Живы будем – не умрем. По страницам жизни уральской крестьянки - [55]

Шрифт
Интервал

– Вот, бабы, знайте, где придется сгнивать.

– А мы долго не тронемся, у нас одни кости да кожа, как святые, будем поляживать.

– Нет, мы столько пережили, не надо топерь про смерть думать, ее и так не обойдешь и не объедешь.

Завершался рабочий день тем, что женщины ложились на голые лавки на первом этаже завода и какое-то время «унимали спину и суставы». Только мухи никак не унимались, а надоедливо донимали всех. Они жили здесь на жирах, им одним было привольно.

– Вот ты, Люба, тоже на жирах, а чё-то тебя всю подтянуло, – слегка пошутила над ней Харитина.

– Только монашенка святая вся жиром налитая, а я грешна, да Божья.
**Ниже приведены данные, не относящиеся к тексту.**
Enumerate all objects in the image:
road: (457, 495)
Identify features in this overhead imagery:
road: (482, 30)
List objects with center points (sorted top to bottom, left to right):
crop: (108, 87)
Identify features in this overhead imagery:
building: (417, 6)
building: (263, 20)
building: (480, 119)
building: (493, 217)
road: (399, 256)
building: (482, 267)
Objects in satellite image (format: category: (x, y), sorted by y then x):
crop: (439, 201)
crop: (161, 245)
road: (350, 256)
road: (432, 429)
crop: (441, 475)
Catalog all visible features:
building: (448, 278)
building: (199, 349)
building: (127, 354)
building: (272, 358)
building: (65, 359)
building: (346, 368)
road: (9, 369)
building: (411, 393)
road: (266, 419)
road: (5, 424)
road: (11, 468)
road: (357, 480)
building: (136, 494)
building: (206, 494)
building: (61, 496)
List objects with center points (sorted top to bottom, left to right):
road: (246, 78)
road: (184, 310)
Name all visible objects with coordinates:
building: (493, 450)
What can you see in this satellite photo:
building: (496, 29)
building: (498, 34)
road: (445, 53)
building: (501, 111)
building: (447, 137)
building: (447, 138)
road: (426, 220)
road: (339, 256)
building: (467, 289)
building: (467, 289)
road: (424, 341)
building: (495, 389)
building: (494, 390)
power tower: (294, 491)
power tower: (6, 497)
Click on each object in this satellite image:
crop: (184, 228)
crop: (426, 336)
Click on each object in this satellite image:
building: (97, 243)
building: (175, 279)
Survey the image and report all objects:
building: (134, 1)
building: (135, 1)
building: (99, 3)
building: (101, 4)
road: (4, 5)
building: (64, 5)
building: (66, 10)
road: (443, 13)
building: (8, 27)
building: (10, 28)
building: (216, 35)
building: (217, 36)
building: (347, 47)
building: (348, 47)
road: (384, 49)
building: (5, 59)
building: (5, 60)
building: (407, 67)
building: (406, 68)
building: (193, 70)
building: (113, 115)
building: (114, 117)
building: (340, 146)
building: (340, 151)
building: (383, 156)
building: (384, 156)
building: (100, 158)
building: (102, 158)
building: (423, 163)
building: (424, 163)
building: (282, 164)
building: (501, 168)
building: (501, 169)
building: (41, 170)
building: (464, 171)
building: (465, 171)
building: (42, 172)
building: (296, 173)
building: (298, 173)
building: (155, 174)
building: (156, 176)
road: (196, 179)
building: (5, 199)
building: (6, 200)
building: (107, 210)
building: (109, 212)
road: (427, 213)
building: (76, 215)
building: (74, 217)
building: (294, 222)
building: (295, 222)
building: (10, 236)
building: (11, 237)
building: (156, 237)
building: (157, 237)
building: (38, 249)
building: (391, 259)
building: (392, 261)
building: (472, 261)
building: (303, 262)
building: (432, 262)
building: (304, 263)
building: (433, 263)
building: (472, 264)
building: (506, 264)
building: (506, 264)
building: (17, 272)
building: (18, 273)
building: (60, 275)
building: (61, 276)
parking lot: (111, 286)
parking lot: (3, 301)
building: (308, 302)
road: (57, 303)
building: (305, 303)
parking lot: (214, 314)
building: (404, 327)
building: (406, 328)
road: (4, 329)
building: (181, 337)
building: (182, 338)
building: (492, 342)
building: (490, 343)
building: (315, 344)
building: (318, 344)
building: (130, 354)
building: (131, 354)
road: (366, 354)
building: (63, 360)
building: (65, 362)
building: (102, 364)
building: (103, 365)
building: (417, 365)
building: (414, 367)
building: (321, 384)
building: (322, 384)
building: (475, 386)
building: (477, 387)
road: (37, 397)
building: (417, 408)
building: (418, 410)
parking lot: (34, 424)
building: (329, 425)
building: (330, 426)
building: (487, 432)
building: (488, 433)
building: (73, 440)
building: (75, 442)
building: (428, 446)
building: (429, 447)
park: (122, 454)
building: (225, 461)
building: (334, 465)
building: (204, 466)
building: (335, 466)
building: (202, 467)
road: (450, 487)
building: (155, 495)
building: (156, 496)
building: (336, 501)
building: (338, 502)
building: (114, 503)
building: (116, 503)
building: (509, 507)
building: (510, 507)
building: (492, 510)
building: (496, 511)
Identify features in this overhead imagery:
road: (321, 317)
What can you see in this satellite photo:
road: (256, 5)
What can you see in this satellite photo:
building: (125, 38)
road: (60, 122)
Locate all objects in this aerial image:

Я сидела на лавке у маминых ног и не могла поверить, что моя маленькая, почти невесомая мама волокла такие тяжести. Как же я ошибалась, когда думала, что здесь ей будет легче, а может, и сытнее. Тут вновь подала голос Люба:

– План у меня такой, что все колхозные коровы столь молока не дадут. Поди, думают, что я сама тут дойной коровой стала, или боятся, что мы здесь колхозным молоком захлебываемся, а то не подумают, что каждую минуту мы с пупа рвем, кишки выпускаем…

Заведующая окончательно прояснила вопрос насчет обрата, которого надеялись попить женщины в конце работы.

– Ничего не припрашивайте у меня, я и сама знаю, что вы голодные целый день, у всех животы подвело, но нам еще предстоит из обрата казеин варить.

– А зачем он нужен? – подала я свой голос.

– Из него гребенки, гребешки делают. Это чтоб нас паразиты не съели.

Поздним вечером из грязной улицы мы выбирались домой. Улица была такой же несносной, как и наша жизнь, а сами мы напоминали мне мух в липучке.

Глава 20. Праздники

В конце 40-х – начале 50-х годов казалось, что голодному состоянию колхозников не будет конца. Наше несносное житье скрашивал ежегодный праздник урожая, его в колхозе называли «отмолоты».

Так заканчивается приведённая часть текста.